IN SPITE of grain prices hovering at near record levels and many Australian grain growers having a big 2021 crop, the production sector is entering 2022 apprehensively.
Sky-rocketing input costs, including fuel, but more pressingly pesticides and fertiliser, have meant the cost of production is set to soar, ringing alarm bells among growers.
"You've got the high input costs and then even if the high grain prices stay in play, it is high risk, high reward," said Grain Producers Australia chairman Barry Large.
"We've seen fuel go up about 20 per cent, that's something we don't like to see but we can absorb, but when you start to see what is happening in the fertiliser and pesticide space it gets a little scary," Mr Large said.
"We've seen urea prices probably close enough to treble, the compound phosphorus fertilisers have more than doubled since last year," he said.
"For my farm business fertiliser is easily the major input cost so it is a worry, especially when above-average crops last year have taken out a lot of nutrient."
Mr Large said that if grain prices held and there was certainty around the forecast for the season the cost may well be acceptable but he said the uncertainty meant farmers would be making some tough decisions in pre-season planning meetings in coming weeks.
"If we got another good year and the prices held, absolutely, the return on investment would be there, even at these elevated pricing levels, but if something goes wrong, whether that be a correction in prices or a poor season or even worse, both, then things would start to get ugly really quickly for a lot of growers."
Mr Large said the other major concern was supply.
"The supply chain issues are well documented, farmers are probably getting in and ordering earlier than they would due to the potential for delays."
In South Australia, Grain Producers South Australia director John Gladigau said there were a lot of nerves about soaring input costs.
"Through my part of the world in the SA Mallee it was a poor year in 2021, good grain prices helped, but farmers are far from cashed up," Mr Gladigau said.
"Having to make these decisions about big upfront purchases without any certainty about the season is difficult," he said.
"Furthermore, with the high costs of the fertiliser, the retailers are also liable for big costs of carry and the like and are less flexible in terms of the financial terms they will offer than when it is cheaper, so that is another factor.
"We're not sure whether this is the short-term spike in reaction to the northern hemisphere energy crisis or the new normal in terms of input costs, which would mean the higher grain prices would be necessary just to break even, but it something people are very nervous about."
Both Mr Large and Mr Gladigau said farmers were weighing up the opportunity to apply reduced rates of fertiliser.

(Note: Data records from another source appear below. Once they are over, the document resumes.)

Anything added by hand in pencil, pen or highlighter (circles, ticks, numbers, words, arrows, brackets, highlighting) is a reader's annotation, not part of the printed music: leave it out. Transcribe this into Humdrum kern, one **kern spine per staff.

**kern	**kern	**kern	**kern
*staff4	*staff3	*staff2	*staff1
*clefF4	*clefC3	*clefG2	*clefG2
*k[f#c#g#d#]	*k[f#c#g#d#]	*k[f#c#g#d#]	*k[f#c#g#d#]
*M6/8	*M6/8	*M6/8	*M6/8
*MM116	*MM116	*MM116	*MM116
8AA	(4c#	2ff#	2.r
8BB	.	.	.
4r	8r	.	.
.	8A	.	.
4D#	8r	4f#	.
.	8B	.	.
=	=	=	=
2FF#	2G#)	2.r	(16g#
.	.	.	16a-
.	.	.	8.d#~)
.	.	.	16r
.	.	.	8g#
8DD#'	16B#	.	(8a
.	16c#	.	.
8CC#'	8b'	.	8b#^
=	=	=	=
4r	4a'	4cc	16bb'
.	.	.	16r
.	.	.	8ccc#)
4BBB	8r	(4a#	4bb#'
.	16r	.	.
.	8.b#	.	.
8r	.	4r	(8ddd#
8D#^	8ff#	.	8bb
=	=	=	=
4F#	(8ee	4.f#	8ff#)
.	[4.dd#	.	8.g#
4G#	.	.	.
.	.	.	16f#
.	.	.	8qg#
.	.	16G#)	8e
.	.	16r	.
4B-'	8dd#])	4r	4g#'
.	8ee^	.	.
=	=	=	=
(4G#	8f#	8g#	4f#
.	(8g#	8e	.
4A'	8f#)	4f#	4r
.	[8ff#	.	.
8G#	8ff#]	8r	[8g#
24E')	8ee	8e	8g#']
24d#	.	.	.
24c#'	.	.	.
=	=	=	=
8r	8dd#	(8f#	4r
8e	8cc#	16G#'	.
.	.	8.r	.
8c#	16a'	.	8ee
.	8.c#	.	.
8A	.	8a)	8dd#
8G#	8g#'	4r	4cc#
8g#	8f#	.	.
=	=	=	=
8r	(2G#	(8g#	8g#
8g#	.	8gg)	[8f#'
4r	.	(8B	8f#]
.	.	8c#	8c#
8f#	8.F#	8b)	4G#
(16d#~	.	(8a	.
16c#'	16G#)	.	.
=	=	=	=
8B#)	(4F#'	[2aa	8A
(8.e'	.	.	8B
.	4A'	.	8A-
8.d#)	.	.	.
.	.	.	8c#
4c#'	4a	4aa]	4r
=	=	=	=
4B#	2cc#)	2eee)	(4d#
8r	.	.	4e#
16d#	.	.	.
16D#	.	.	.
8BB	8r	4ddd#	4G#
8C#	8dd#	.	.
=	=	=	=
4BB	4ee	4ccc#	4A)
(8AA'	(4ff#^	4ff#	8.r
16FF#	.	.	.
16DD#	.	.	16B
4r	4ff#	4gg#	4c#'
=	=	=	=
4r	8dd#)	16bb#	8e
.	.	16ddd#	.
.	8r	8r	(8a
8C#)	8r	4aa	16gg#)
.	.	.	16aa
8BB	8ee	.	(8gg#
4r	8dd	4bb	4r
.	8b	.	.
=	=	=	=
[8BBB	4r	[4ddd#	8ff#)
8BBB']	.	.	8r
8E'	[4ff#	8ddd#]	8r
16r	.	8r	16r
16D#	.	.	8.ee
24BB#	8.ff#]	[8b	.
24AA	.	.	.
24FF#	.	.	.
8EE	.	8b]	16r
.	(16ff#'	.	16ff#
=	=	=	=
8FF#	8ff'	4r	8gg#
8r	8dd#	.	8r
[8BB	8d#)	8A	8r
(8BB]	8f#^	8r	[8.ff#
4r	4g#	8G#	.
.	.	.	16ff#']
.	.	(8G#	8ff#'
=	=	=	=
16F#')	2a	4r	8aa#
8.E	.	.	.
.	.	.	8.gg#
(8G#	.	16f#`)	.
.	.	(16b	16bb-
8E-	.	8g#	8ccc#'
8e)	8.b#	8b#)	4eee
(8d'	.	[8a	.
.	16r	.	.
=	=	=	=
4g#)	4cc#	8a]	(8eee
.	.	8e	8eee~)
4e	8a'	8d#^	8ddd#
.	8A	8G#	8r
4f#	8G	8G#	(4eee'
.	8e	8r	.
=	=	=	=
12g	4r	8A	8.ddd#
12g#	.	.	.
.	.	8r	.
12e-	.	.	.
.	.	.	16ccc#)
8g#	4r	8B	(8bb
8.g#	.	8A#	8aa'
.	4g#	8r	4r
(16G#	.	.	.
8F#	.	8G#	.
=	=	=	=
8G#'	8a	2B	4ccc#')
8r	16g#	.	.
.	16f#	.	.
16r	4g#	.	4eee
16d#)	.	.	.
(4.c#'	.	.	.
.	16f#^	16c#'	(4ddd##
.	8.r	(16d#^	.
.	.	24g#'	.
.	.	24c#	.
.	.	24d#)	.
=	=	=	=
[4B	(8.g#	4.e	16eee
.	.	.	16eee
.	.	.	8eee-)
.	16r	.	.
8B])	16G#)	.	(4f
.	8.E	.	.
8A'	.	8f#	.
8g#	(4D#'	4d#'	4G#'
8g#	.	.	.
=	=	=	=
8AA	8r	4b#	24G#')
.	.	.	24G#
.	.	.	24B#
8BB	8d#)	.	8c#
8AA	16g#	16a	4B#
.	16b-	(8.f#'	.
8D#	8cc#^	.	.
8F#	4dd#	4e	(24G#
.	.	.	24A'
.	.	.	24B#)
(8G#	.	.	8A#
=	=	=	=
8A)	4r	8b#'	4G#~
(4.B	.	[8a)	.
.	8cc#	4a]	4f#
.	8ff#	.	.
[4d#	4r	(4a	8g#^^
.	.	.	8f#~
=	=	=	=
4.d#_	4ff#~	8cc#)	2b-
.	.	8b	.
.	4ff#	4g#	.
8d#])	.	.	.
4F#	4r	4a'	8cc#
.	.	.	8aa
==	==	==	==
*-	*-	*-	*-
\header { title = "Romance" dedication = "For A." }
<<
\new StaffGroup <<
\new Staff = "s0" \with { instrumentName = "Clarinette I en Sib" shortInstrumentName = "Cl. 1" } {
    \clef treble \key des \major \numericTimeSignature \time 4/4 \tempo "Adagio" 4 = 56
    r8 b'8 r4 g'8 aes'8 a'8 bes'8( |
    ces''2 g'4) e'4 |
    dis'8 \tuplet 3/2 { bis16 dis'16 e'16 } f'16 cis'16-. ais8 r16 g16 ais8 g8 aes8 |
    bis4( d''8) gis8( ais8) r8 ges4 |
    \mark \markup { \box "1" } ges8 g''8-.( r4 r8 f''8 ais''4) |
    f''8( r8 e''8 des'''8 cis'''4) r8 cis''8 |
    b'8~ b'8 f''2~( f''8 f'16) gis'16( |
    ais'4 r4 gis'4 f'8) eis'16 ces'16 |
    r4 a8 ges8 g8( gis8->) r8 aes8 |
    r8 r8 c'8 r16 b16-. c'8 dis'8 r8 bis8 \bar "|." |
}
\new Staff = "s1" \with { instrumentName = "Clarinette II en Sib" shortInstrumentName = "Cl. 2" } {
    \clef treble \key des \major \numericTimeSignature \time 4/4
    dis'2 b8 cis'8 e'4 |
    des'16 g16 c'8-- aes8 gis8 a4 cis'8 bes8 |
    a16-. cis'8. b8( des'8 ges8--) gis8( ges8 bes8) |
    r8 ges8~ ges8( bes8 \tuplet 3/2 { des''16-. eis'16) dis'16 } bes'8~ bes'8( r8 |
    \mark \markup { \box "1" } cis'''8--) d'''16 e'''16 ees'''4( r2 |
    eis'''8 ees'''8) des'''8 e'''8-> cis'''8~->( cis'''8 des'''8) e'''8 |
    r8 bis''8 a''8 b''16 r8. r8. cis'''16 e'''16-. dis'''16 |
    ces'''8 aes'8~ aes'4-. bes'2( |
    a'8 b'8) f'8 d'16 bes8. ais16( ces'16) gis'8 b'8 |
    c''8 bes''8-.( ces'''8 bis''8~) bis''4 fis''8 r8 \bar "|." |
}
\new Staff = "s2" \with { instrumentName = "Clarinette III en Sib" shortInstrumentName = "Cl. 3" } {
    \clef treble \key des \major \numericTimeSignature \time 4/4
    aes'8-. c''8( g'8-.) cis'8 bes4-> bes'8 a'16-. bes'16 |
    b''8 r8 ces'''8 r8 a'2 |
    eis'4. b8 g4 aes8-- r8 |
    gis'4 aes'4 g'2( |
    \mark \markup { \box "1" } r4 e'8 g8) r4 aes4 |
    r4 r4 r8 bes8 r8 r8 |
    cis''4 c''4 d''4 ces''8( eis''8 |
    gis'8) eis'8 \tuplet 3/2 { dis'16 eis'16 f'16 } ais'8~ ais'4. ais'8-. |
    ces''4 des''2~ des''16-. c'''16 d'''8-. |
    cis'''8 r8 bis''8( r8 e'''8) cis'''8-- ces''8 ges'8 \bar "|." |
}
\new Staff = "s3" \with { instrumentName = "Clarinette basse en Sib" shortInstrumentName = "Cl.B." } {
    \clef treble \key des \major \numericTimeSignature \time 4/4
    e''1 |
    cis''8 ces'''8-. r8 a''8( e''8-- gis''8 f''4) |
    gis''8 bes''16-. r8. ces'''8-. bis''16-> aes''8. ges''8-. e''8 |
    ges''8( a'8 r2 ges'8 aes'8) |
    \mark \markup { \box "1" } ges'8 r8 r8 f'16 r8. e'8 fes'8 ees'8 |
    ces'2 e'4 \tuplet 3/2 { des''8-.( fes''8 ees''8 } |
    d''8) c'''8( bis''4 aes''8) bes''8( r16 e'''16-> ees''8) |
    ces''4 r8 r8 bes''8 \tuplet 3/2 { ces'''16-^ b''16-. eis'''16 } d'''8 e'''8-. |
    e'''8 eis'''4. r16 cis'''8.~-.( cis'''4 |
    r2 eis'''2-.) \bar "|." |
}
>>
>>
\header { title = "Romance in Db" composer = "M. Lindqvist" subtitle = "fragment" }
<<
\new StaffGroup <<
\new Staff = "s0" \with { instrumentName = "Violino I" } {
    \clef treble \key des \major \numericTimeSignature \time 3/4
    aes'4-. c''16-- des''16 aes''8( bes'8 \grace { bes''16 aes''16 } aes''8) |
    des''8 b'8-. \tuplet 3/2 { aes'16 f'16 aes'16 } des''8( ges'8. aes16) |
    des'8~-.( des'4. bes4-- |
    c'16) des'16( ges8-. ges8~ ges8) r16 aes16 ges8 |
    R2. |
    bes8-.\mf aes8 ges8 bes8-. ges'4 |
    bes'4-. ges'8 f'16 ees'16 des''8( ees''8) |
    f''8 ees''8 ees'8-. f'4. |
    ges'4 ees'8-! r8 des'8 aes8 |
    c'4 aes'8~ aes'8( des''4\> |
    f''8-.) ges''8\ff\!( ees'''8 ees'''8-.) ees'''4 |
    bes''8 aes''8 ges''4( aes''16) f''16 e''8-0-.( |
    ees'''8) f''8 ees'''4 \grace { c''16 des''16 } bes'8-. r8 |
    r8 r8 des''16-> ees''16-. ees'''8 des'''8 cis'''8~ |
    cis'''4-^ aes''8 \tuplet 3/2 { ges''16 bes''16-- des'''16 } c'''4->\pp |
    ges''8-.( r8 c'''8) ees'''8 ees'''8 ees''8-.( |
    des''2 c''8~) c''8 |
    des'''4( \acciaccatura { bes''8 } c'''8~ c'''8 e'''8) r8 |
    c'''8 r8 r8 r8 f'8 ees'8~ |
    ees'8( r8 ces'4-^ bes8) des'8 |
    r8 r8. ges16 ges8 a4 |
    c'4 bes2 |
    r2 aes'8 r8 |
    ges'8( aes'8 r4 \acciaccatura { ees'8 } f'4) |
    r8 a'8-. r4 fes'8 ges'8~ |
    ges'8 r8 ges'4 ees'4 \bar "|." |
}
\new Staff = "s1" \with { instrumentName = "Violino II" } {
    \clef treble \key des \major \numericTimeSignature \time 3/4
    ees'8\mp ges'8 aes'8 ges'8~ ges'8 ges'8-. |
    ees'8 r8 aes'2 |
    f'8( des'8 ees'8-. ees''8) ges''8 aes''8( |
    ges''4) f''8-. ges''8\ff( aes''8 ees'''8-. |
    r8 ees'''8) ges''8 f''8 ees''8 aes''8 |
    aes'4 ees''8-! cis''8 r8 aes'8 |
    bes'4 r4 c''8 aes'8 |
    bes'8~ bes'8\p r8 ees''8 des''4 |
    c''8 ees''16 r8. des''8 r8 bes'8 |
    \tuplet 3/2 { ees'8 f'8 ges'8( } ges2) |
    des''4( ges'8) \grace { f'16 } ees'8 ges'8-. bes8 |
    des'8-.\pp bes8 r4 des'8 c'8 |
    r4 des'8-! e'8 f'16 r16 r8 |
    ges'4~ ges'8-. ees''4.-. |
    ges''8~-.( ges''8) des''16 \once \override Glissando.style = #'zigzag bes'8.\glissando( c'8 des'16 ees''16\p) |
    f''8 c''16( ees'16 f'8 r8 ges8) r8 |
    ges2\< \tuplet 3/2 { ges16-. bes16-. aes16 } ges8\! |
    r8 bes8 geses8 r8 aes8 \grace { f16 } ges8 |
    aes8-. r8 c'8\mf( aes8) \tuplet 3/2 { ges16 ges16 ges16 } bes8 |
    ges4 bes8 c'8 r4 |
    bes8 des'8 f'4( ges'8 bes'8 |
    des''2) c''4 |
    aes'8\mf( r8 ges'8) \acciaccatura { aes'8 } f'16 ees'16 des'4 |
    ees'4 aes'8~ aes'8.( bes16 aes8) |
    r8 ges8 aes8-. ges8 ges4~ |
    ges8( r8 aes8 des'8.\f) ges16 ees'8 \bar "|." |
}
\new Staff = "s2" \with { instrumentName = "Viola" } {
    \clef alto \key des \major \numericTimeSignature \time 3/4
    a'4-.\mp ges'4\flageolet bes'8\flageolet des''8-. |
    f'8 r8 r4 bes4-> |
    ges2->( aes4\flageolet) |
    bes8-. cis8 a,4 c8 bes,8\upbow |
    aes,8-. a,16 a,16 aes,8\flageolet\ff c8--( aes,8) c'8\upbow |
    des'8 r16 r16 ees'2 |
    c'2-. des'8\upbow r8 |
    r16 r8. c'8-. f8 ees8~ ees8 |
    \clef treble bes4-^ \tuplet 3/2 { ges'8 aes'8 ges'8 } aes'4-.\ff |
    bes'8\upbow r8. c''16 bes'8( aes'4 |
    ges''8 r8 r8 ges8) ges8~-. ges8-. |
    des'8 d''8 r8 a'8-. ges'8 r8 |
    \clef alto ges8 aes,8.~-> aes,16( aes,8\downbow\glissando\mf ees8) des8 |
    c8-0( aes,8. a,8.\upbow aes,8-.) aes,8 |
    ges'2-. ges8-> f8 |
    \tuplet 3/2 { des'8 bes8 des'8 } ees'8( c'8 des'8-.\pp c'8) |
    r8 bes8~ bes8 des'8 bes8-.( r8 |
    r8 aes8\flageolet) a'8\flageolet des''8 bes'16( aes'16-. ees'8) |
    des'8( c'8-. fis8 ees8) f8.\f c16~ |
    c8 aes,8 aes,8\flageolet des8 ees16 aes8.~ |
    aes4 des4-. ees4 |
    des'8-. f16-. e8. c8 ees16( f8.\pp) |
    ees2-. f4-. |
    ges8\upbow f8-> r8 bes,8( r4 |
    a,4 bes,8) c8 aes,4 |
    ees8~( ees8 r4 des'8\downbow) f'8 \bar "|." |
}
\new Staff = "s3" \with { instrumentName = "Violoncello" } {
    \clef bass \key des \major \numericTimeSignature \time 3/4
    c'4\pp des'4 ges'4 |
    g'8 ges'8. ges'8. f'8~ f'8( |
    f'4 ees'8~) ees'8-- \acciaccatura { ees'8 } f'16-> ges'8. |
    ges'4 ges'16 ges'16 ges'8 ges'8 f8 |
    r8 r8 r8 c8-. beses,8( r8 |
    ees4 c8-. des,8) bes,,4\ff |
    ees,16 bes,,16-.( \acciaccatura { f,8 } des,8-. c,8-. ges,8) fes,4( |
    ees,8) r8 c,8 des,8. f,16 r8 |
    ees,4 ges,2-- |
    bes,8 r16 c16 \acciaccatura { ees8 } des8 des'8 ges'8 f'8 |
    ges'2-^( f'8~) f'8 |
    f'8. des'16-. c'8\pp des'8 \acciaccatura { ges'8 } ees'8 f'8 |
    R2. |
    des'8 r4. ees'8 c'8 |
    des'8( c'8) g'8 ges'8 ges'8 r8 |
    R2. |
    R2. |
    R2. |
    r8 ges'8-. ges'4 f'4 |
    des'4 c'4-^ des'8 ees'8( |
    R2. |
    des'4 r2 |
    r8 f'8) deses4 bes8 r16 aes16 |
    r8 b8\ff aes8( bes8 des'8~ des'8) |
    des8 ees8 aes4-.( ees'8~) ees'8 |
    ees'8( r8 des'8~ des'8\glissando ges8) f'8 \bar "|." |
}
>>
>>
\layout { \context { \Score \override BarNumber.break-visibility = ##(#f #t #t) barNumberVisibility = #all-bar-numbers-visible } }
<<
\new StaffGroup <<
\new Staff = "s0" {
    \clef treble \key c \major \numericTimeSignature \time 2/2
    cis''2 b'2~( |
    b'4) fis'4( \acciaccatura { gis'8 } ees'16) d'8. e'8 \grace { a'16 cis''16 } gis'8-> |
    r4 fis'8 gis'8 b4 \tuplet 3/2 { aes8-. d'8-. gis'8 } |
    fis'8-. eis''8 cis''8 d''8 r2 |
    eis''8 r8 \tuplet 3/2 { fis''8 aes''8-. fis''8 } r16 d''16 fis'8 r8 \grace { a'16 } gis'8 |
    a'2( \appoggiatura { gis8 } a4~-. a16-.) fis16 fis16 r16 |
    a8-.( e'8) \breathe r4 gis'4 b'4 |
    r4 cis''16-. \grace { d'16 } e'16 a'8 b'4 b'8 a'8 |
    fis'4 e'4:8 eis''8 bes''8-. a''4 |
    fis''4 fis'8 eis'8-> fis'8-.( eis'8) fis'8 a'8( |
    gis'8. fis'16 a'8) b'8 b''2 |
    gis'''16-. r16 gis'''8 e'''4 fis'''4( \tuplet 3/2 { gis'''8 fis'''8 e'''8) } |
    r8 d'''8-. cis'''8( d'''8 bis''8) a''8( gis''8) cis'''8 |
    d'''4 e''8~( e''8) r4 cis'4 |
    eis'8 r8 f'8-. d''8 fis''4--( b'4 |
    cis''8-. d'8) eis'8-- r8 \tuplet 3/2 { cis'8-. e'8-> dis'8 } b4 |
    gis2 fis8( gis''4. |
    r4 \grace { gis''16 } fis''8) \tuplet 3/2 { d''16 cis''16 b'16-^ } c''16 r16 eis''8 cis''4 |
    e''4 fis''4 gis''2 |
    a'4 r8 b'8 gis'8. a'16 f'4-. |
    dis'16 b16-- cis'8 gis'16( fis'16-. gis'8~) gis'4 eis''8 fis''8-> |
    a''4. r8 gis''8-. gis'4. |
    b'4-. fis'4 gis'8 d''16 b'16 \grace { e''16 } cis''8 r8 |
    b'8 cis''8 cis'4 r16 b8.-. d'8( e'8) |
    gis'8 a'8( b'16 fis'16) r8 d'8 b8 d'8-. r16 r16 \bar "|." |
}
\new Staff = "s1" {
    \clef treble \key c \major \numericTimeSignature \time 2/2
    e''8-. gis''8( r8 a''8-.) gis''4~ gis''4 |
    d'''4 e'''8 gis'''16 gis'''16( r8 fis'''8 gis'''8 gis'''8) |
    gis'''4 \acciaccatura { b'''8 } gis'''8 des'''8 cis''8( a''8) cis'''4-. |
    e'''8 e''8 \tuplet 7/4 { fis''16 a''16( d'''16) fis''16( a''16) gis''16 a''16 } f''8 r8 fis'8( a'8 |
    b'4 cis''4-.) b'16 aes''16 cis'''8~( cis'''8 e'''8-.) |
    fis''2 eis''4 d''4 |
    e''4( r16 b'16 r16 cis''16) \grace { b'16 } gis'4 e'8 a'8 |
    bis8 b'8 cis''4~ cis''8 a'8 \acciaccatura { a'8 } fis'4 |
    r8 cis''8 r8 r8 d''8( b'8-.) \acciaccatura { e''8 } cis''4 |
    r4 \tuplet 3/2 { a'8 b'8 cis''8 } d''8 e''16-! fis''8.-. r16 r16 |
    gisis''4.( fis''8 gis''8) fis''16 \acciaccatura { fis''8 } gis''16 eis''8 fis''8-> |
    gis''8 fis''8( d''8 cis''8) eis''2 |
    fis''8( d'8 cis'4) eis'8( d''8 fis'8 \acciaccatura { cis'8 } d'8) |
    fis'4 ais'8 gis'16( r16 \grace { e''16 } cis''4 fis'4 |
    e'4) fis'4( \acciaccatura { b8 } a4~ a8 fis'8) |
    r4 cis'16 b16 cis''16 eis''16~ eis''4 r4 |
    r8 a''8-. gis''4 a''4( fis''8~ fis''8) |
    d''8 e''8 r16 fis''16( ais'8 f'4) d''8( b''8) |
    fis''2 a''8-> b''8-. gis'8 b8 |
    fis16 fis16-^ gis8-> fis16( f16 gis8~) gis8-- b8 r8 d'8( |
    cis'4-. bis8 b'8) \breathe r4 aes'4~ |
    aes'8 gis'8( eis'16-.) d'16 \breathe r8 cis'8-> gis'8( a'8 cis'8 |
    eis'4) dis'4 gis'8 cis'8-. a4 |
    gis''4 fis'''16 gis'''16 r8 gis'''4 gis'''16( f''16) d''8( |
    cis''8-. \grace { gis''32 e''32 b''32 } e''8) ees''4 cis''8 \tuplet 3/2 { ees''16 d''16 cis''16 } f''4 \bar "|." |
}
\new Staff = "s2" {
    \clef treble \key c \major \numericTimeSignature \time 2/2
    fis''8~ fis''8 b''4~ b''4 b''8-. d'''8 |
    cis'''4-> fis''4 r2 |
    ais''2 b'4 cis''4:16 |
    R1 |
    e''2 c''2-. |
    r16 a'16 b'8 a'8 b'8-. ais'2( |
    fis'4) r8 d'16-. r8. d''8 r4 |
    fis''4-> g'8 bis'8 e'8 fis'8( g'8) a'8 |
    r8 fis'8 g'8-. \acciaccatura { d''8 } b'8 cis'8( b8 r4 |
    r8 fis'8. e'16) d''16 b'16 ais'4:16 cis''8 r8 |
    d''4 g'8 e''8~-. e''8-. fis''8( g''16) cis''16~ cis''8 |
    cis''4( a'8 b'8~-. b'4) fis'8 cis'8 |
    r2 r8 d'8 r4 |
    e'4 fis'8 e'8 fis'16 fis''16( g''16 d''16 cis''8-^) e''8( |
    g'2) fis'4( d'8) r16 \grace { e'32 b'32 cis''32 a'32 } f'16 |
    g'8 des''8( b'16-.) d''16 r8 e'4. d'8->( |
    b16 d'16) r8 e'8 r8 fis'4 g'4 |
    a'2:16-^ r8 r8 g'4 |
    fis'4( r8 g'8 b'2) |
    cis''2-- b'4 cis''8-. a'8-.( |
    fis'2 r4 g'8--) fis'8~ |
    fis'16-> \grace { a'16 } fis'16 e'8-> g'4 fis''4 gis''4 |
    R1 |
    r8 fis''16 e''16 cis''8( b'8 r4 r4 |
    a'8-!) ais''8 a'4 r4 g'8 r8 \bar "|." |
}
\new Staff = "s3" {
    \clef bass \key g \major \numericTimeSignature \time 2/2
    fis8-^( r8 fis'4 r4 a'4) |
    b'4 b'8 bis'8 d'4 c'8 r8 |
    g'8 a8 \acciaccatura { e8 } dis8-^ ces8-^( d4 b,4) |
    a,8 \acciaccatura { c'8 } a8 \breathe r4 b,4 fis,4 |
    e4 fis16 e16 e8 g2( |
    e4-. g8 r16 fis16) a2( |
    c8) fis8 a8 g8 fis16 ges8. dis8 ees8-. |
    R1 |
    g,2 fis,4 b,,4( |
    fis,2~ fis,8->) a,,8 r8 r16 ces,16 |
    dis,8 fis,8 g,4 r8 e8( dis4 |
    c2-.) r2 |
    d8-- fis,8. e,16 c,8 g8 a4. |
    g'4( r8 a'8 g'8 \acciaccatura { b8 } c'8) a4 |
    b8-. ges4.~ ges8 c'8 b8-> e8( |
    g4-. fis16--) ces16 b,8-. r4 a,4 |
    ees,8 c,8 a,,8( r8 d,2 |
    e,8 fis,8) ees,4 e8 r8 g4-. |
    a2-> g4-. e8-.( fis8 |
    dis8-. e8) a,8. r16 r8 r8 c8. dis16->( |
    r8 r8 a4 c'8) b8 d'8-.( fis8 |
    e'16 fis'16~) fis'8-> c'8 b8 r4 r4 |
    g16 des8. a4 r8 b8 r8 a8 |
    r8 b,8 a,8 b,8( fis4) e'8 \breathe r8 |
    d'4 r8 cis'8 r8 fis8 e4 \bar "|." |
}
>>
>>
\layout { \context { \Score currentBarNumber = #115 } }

"In my area, we've already been working with low input systems due to the run of droughts, but in other parts of SA, particularly where there is a good amount of pulse production creating organic nitrogen, certainly farmers will look to make savings if they can," Mr Gladigau said.
"In WA, the only pulse crops is lupins so you don't have much natural N replacement, but I think people will be looking at their paddock history and seeing whether there is the opportunity maybe to lower rates just for this year," Mr Large said.
"There is no doubt people will change the goalposts, people in areas where the target yield is normally 5 tonnes a hectare may tweak their fertiliser budget to cater more for a 3t/ha scenario just to avoid some of that production risk," he said.
However, Mr Gladigau said farmers also did not want to minimise opportunities.
"You don't farm for a drought year and if things do come in favourably and if the northern hemisphere crops is poor then the last thing you want to do is have artificially capped your yield potential by not putting enough nutrients out," he said.
"It is a very difficult because we just don't know what is ahead."
Mr Large said many growers who had big seasons would probably buy their normal allocation of product even at the higher prices, rather than just paying it in tax, but said it was not sustainable.
"You see the headlines from a big year like 2021 and it looks great, but even for those who did have a good year it really is eaten away when faced with a massive run up in the cost of production like we're confronted with here," he said.
"There would probably be a few out there who would be happy to sacrifice some of the grain prices gains we've seen if it meant input costs came back as the upfront risk would come back, but that's not the situation we're looking at."